(Point correspondence tracking data)
::::::::::

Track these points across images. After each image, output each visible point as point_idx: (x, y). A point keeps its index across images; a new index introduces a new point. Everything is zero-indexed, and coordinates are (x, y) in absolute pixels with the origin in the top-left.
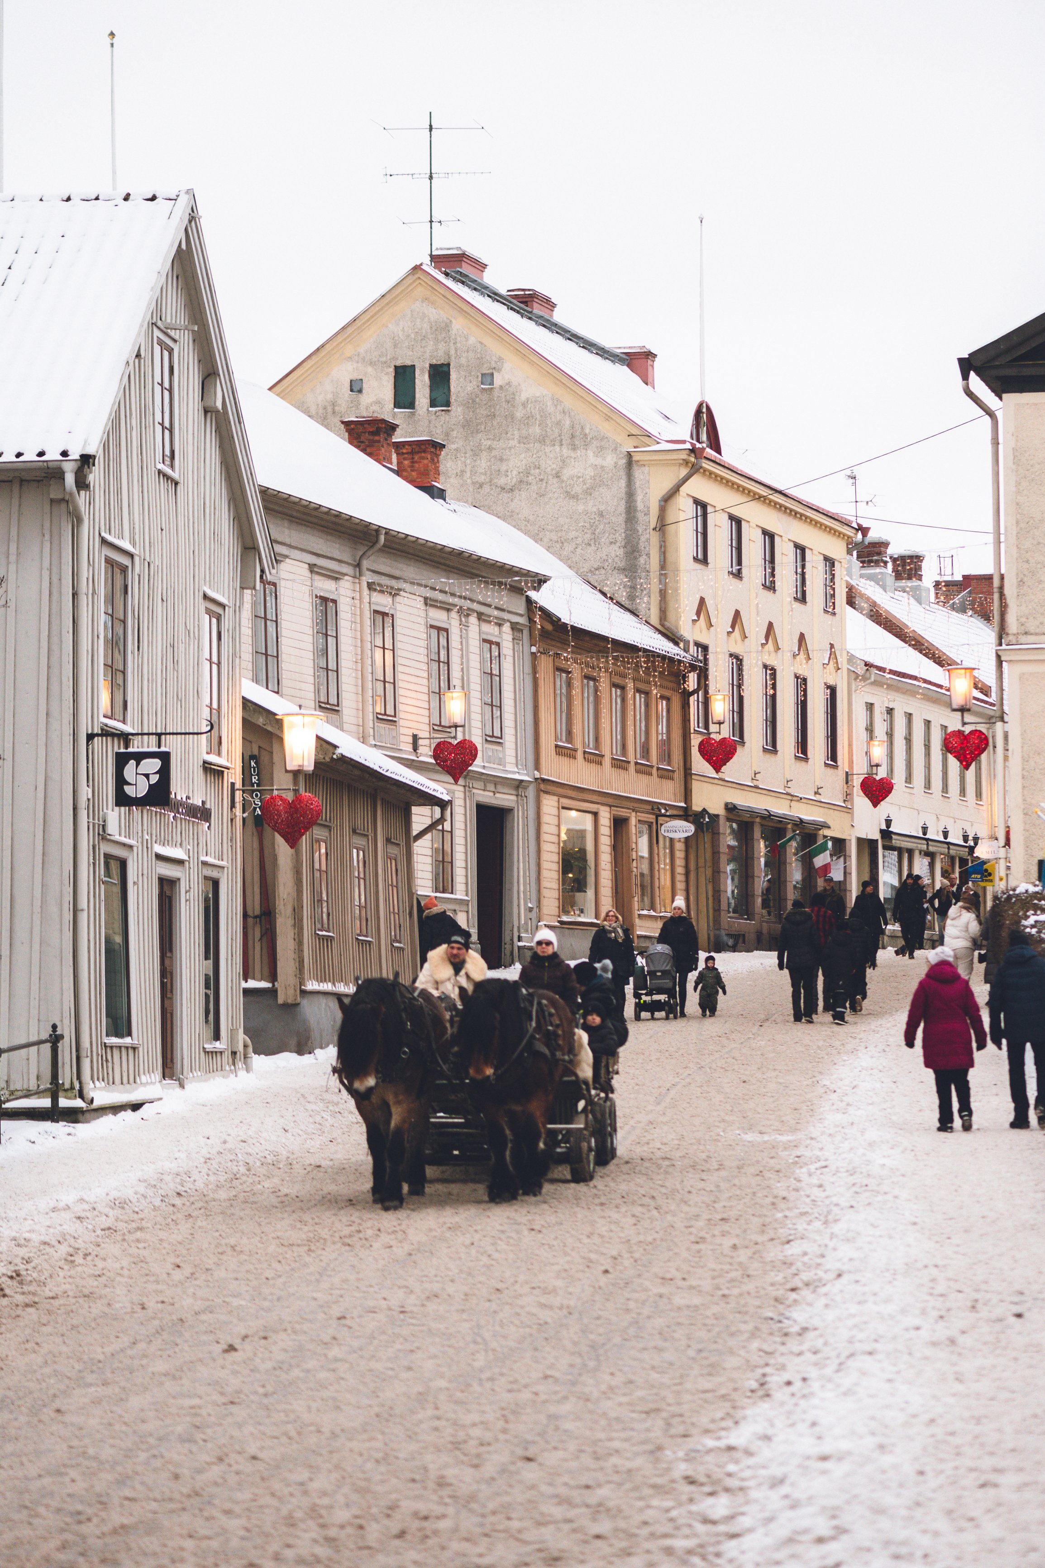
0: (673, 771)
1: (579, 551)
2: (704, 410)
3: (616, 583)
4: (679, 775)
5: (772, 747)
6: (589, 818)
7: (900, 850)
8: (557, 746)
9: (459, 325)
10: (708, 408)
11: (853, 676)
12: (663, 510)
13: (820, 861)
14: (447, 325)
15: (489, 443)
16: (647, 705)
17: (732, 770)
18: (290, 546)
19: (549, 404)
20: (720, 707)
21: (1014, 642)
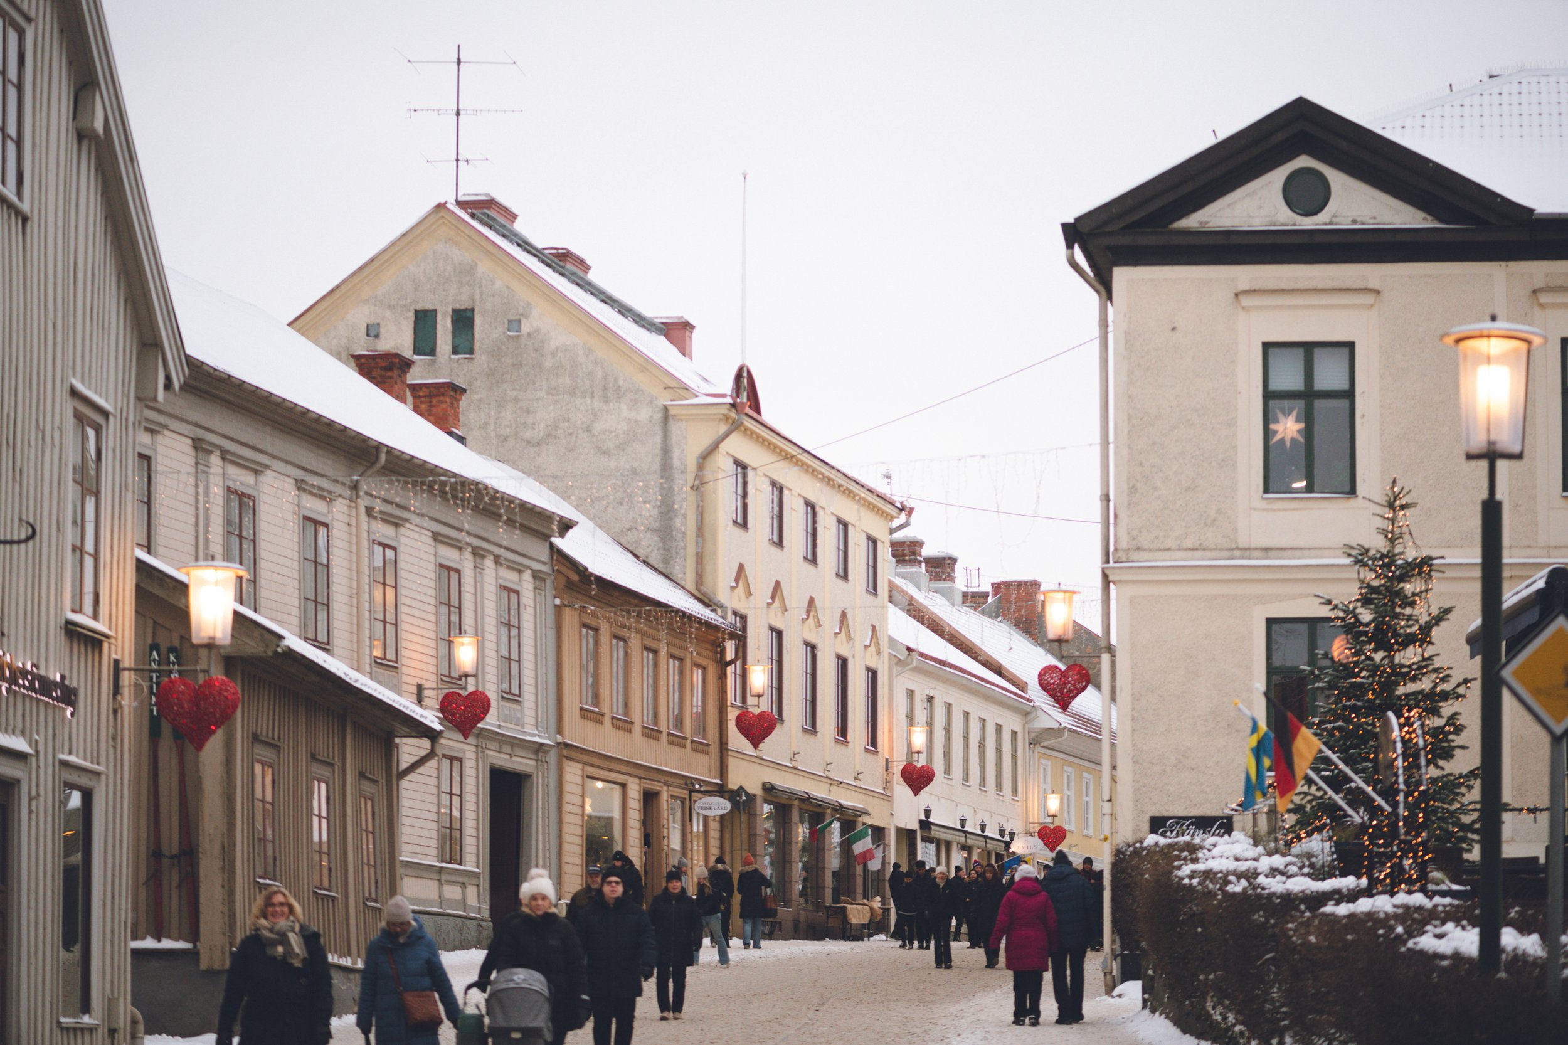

::::::::::

◆ WORK REQUEST
Only the lines from the one containing "0: (673, 771)" through the final line of the entries belong in the copy, both ends included. Pictures stay out.

◆ RESULT
0: (673, 771)
1: (579, 551)
2: (704, 410)
3: (616, 583)
4: (679, 775)
5: (772, 747)
6: (589, 818)
7: (900, 850)
8: (557, 746)
9: (459, 325)
10: (708, 408)
11: (853, 676)
12: (663, 510)
13: (820, 861)
14: (447, 325)
15: (489, 443)
16: (647, 705)
17: (732, 770)
18: (290, 546)
19: (549, 404)
20: (720, 707)
21: (1014, 642)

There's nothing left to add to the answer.